Whenever a #40 or larger accelerator pump nozzle is installed, you should replace the nozzle screw with a hollow example. This screw allows for more fuel flow to the pump nozzle. This ensures that the pump nozzle (not the screw) is the limiting restriction in the system. By the way, you should also be aware of the check valve needle that is underneath each shooter. It can be removed by turning the carburetor upside down (pointed side of the check valve faces down). This is important if you’re adjusting the shooters with the carb off the engine. Holley recommends that when tuning pump nozzles, you move up three sizes at a time: “If there is currently a hesitation with a number 28 pump nozzle, try a number 31 pump nozzle.”

If you find you need a number 37 or larger pump nozzle, then its time to step up to a 50 cc “REO” kit (Holley part number 20-11).

Once the proper squirter size has been selected, the accelerator-pump system can be further tuned by the pump cam. Holley offers an assortment of different pump cams, each with different lift and duration profiles (Holley part number 20-12). The cam profile affects the actual movement of the accelerator-pump lever and consequently, the amount of fuel available at the pump nozzle. Changing a pump cam is done by removing one screw, removing the old cam, and then placing the new pump cam next to the throttle lever, and re-installing the screw. Sometimes, there are two or three numbered holes in each pump cam. When inserting the screw in number one, this activates the accelerator pump early, allowing full use of the pump capacity. In general, most vehicles that typically run at lower idle speeds (600 or 700 rpm) find this position more useful, because they can have a good pump shot available right off this relatively low idle. Screw positions number two or three will delay the pump action. These two cam positions are usually better when used on engines that idle at 1,000 rpm or higher. Pump arm clearance and adjustment should be verified each time the pump cam is replaced or when the pump cam position is changed.

We also need to discuss the actual accelerator pump. Like we said, there are two -- sized 30 and 50cc. The larger accelerator pump is sometimes required on heavily modified engines – particularly those with an automatic transmission. These combinations can experience a flat spot (bog) right after good initial acceleration. It simply means the carburetor ran out of fuel in the accelerator pump circuit and the booster venturi fuel flow wasn’t sufficient to keep the engine running efficiently. In this case, the larger pump capacity will help during the transition.
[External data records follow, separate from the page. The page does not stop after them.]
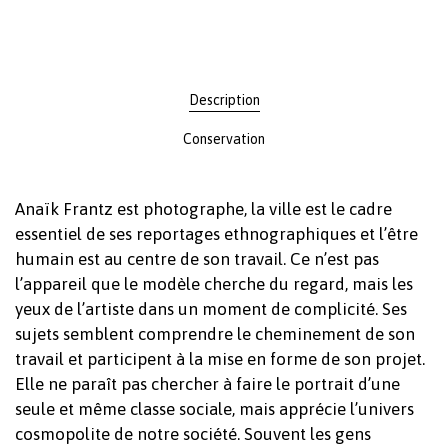
Description
Conservation
Anaïk Frantz est photographe, la ville est le cadre
essentiel de ses reportages ethnographiques et l’être
humain est au centre de son travail. Ce n’est pas
l’appareil que le modèle cherche du regard, mais les
yeux de l’artiste dans un moment de complicité. Ses
sujets semblent comprendre le cheminement de son
travail et participent à la mise en forme de son projet.
Elle ne paraît pas chercher à faire le portrait d’une
seule et même classe sociale, mais apprécie l’univers
cosmopolite de notre société. Souvent les gens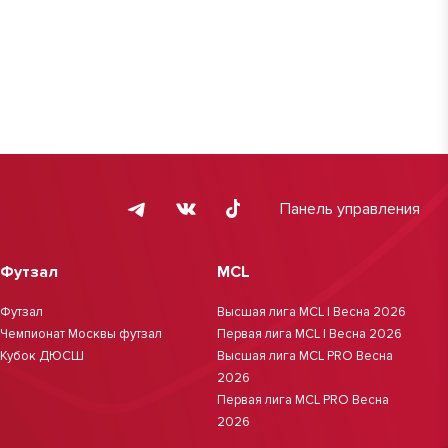
Панель управления
Футзал
MCL
Футзал
Высшая лига MCL | Весна 2026
Чемпионат Москвы футзал
Первая лига MCL | Весна 2026
Кубок ДЮСШ
Высшая лига MCL PRO Весна
2026
Первая лига MCL PRO Весна
2026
While this is a common modification on automatic-transmission equipped cars, the 50cc is also sometimes a necessity with 2 X 4 tunnel ram applications as well.

By the way for you curious types, the 30 and 50cc capacity is the volume of fuel that is displaced from the accelerator pump in 10 complete strokes of the pump arm. So the actual capacity is 1/10 that number or roughly 3 and 5cc respectively when opening the throttle from idle to wide open. The 50cc pump is easily recognizable by the large pump arm with the encapsulated spring. The 50cc pump also uses a larger pump cam -- either brown (conventional carburetors), or a yellow color (regularly used on 4500-series carburetors).